Doctors and hospitals have lobbied fiercely in favor of arbitration, while payers support set payments capped against something like Medicare rates. Both sides have spent buckets of money in an effort to get Congress on board with their preferred solution.
The bicameral fix from House Energy and Commerce and Senate HELP released in December would require insurers to pay at least the median in-network negotiated rate for the area, but also relies on an arbitration backstop in a bid to pacify both payers and providers. The surprise billing provision failed to make it into year-end spending legislation.
A third House committee, Education and Labor, which also has jurisdiction over surprise medical billing, also released its own bill Friday ahead of a target markup date of Tuesday.
The Education and Labor plan, called the Ban Surprise Billing Act, is very similar to the House Energy and Commerce and Senate HELP proposal, but blends in certain transparency elements in the Ways and Means plan.
Contested dollar amounts lower than $750 will be paid out at the median in-network rate for the area. Payers and providers can send bills higher than that to independent dispute resolution, with arbiters certified by the secretaries of HHS, the Treasury, and Labor.
Arbiters can't consider billed charges in their deliberation, but instead median contracted rates for the service in the geographic area and other information, including the quality of medical care and the market share of both parties.

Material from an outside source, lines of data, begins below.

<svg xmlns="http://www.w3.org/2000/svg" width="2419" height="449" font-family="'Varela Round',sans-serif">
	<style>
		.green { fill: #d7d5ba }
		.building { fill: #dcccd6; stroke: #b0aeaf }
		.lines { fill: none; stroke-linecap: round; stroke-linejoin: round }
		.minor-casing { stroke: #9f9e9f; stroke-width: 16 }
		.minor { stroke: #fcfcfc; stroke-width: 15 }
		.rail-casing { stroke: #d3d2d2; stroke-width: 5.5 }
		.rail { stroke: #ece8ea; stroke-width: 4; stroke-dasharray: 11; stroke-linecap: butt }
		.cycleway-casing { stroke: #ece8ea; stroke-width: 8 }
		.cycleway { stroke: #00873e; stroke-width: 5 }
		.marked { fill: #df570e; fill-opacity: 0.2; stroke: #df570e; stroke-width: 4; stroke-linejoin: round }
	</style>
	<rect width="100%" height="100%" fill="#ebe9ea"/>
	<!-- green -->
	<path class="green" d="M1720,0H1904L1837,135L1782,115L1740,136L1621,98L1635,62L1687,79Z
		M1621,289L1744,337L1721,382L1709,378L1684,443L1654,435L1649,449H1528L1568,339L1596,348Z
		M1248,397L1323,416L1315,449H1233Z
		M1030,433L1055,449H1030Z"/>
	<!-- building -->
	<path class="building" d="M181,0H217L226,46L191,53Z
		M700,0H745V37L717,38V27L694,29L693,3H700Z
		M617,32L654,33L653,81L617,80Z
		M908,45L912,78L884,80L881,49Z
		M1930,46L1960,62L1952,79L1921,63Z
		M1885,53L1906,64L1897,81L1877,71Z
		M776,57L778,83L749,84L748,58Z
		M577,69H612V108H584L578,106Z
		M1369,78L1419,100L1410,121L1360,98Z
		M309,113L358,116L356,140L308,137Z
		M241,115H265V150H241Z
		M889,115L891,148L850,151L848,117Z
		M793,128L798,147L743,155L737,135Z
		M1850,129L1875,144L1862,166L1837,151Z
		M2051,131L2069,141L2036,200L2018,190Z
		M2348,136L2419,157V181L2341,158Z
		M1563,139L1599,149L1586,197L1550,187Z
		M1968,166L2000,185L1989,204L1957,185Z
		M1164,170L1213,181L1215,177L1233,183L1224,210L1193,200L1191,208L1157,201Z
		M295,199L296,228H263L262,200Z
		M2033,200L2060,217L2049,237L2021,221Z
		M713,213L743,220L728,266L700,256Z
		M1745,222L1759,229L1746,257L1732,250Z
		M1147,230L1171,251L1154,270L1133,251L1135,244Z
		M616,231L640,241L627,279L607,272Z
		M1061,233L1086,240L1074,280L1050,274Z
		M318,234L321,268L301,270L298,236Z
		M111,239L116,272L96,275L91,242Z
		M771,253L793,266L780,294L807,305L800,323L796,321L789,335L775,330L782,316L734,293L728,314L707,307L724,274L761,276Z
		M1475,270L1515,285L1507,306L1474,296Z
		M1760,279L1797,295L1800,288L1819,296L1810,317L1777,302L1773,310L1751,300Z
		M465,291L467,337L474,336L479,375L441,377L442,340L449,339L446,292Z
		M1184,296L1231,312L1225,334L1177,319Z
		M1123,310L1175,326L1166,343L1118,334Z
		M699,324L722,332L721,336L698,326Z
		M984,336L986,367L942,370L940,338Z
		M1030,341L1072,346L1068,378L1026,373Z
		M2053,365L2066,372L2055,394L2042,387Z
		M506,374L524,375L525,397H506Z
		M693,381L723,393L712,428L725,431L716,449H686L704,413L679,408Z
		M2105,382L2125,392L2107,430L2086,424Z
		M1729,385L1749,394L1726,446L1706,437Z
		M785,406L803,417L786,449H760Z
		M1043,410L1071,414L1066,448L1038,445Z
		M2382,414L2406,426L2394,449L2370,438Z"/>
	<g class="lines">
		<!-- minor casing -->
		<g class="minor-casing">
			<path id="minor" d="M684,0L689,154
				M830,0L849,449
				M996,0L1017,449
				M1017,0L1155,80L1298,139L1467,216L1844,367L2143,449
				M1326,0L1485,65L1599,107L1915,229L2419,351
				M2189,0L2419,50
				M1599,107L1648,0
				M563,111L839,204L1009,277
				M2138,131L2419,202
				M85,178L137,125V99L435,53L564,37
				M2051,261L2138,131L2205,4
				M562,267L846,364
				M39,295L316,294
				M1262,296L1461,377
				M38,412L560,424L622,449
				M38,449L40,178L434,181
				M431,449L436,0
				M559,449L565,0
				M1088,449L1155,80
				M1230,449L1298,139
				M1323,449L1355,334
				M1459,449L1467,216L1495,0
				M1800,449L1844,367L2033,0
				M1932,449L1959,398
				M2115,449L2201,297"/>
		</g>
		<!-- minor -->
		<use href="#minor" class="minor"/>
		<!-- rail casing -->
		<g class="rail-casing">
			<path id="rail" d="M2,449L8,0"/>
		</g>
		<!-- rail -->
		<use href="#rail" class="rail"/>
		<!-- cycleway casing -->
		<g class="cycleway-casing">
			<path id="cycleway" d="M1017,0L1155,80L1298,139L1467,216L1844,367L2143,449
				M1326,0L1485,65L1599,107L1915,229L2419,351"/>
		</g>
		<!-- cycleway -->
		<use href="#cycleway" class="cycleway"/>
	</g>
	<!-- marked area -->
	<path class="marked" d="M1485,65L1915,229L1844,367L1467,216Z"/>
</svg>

To avoid surprise bills in the first place, insurers are required to keep their online provider directories up to date; providers and plans have to give patients a good faith estimate of cost-sharing owed for a healthcare service within two business days; and out-of-network providers have to tell patients their network status and give them a good faith estimate of charges for out-of-network care.
Like the Ways and Means plan, if passed, it would not go into effect until 2022.

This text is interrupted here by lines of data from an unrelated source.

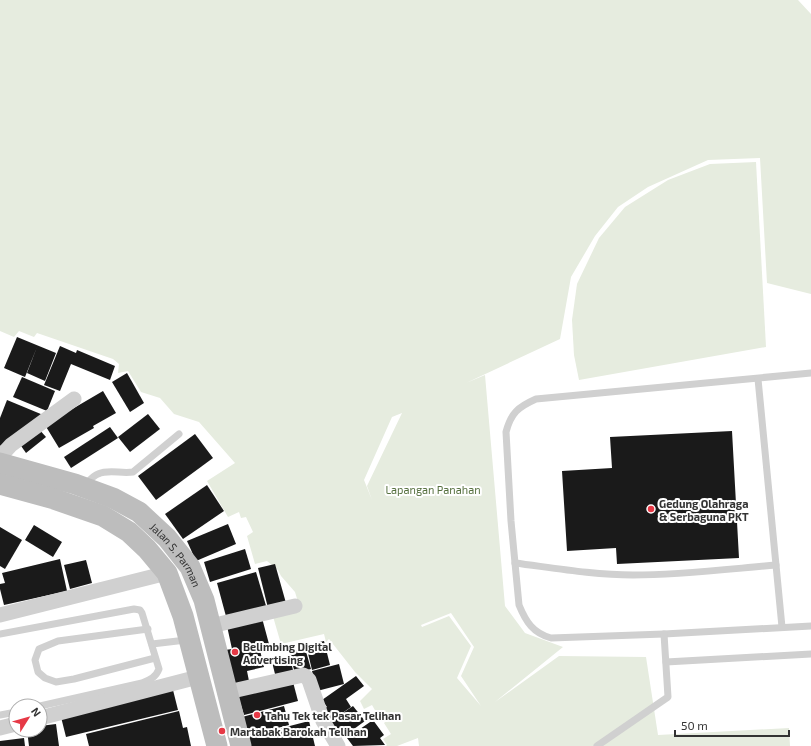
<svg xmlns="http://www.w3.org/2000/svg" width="811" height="746" font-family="'Exo 2',sans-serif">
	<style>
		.green { fill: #e6ecdf; fill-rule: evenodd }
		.building { fill: #1a1a1a }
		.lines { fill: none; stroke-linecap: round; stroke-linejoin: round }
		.service { stroke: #d0d0d0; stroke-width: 7 }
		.minor { stroke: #d0d0d0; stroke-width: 15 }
		.secondary { stroke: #bdbdbd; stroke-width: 21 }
		.poi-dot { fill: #e63946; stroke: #fff; stroke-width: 1.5 }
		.labels { text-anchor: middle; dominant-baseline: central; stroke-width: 4; stroke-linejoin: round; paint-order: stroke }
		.park-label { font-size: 11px; fill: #56703f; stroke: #fff }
		.poi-label { font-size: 11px; font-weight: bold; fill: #333; stroke: #fff; text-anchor: start }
		.street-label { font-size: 11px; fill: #333; stroke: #fff }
	</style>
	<rect width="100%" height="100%" fill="#fff"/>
	<!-- green -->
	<g class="green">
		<path d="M0,0H798L811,14V294L767,283L760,158L708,160L648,187L618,207L595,236L571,277L560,339L466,383L485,375L505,606L525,633L563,647L495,702L559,656L646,657L658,735L789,728L790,746H419L418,738L397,746H386L387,745L383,739L391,734L384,723L387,720L380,710L376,712L372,705L364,709L360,701L372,689L355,672L329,639L326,642L324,634L281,644L272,613L299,605L295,592L281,576L278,570L267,561L255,564L247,536L253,532L246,517L241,518L239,512L228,517L207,481L235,463L199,422L174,414L160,398L141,392L128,371L118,373L119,364L113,359L37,333L34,337L19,331L14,337L0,331ZM402,413L367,486L372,500L364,480L392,417ZM451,613L474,647L461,676L481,706L457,678L471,646L449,616L422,627L421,625Z"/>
		<polygon points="756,162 766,347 579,380 574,355 572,320 577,284 599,238 625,207 668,180 710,164"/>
	</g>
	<!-- building -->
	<g class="building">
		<polygon points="17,337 56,353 45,381 27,373 37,347 25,377 4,368"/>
		<polygon points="60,346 76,353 77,350 115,366 110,380 71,364 60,391 44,385"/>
		<polygon points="127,373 144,403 130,412 112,382"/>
		<polygon points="22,377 55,391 47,411 13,397"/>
		<polygon points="103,391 116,413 93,426 94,428 59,448 45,425"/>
		<polygon points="7,400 48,417 0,446 0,418"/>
		<polygon points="148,414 160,429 130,452 118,437"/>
		<polygon points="110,427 118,438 71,468 64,457"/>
		<polygon points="38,428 46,437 26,453 19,443"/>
		<polygon points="732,431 739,558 617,564 616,548 567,551 562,471 612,468 610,437"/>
		<polygon points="195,434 213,458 156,500 138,476"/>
		<polygon points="207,485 224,511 183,539 165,514"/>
		<polygon points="228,524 236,544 196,561 187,541"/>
		<polygon points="34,525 62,542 53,557 25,540"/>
		<polygon points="0,527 22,540 5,569 0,566"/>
		<polygon points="245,549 251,569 210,582 204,562"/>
		<polygon points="60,559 67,591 4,605 0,589 0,584 5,583 2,573"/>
		<polygon points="86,560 92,583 70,589 64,565"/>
		<polygon points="275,564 286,603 268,608 258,568"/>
		<polygon points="256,572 267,609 227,620 217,583"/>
		<polygon points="262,618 269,644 259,646 264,667 247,671 250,686 234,689 225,650 232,649 227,626"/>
		<polygon points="324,641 330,665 312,670 306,645"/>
		<polygon points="305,648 311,669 295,673 289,652"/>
		<polygon points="290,658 294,674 276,678 272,662"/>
		<polygon points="339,664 344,684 317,691 312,671"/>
		<polygon points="356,676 364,686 346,699 351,707 331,721 323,709 327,707 322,700"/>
		<polygon points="293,682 298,701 244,715 238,696"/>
		<polygon points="173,690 178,710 66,737 61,717"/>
		<polygon points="284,706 289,725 246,736 242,717"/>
		<polygon points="353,706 365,721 340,739 328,723"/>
		<polygon points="179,711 183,728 187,727 191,746 89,746 86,734"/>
		<polygon points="373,720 384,735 380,738 385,745 353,746 347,738"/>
		<polygon points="309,721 315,746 249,746 247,737"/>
		<polygon points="56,724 59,746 29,746 27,730 40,730 40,726"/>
		<polygon points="24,738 25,746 0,746 0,741"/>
	</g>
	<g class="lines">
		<!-- service -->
		<g class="service">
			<path d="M811,373L536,399C518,407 511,413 506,432L511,521L519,605C526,622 533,633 551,638L664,634L811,626"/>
			<polyline points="758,379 782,627"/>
			<path d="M85,484C89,481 93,476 98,474C109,469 121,474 133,472L179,434"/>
			<path d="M515,563C554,568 594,575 633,575C681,575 729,569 776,565"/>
			<polyline points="148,629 58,641 39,649 35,660 38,672 45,678 56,682 74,679 155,658"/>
			<path d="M0,634L134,609L140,610L142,613L159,669C156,677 150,680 142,683L40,706"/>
			<polyline points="152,644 186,640"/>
			<polyline points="666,662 811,654"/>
			<polyline points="0,715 16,712"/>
			<polyline points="597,746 668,697 664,634"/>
		</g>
		<!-- minor -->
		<g class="minor">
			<polyline points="0,457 11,445 74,399"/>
			<polyline points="0,615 167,573"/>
			<polyline points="211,626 295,606"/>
			<polyline points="228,692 303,675 305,676 309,680 323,721 338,746"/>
			<polyline points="40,718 198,677"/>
			<polyline points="0,728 16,724"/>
		</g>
		<!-- secondary -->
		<g class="secondary">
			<path id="s1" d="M0,463L75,484L113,498L139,512L167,538L190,567L204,600L241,746"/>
			<polyline points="0,484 54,499 103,516 129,532 147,549 167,573 183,616 217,746"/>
		</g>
	</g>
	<!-- markers -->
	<g class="poi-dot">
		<circle cx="651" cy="509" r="4"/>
		<circle cx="235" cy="652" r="4"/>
		<circle cx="257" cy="715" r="4"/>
		<circle cx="222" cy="731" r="4"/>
	</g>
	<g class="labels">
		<!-- park labels -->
		<g class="park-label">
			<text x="433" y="489">Lapangan Panahan</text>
		</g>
		<!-- poi labels -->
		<g class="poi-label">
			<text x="659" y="503">Gedung Olahraga<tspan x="659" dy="13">&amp; Serbaguna PKT</tspan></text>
			<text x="243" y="646">Belimbing Digital<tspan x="243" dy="13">Advertising</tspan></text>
			<text x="265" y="715">Tahu Tek tek Pasar Telihan</text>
			<text x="230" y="731">Martabak Barokah Telihan</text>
		</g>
		<!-- street labels -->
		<g class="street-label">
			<text stroke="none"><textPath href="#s1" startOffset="205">Jalan S. Parman</textPath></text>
		</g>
	</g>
	<!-- north arrow -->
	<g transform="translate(28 718) rotate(53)"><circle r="19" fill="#ffffff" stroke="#adadad"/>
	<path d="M0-3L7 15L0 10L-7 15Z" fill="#e63946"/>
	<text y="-6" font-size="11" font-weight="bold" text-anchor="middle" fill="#333333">N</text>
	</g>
	<!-- scale -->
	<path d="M675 730v6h114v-6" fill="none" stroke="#333333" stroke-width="2"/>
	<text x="681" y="730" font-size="12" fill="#333333" stroke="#ffffff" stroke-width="3" paint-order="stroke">50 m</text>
</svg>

The leaders of the December proposal, Chairman Frank Pallone Jr., D-N.J., and Ranking Member Greg Walden, R-Ore., from House Energy and Commerce; and Chairman Lamar Alexander, R-Tenn., and Ranking Member Patty Murray, D-Wash., from the Senate Health Committee, said they supported the new efforts to protect patients and would work toward a consensus.
"We appreciate that the other two House committees share this priority," the lawmakers said in a statement Friday morning. "We look forward to working together to deliver a bill to the president's desk."
A handful of states, including California, New York and Texas, have enacted some sort of ban protecting patients from receiving a surprise bill, which usually happens when they receive care from an out-of-network doctor at an in-network facility. However, those efforts are limited because they can't affect employer-based plans, which are regulated at a federal level and cover the majority of U.S. citizens. Stopping the practice could save patients some $40 billion annually.
Along with major U.S. insurers, physician staffing companies are currently under bipartisan scrutiny for alleged predatory billing practices. The 13-year CEO of one such company, KKR-owned Envision Healthcare, stepped down from the role Thursday amid the House investigation into private equity's role in surprise billing. No official reason was given for his departure.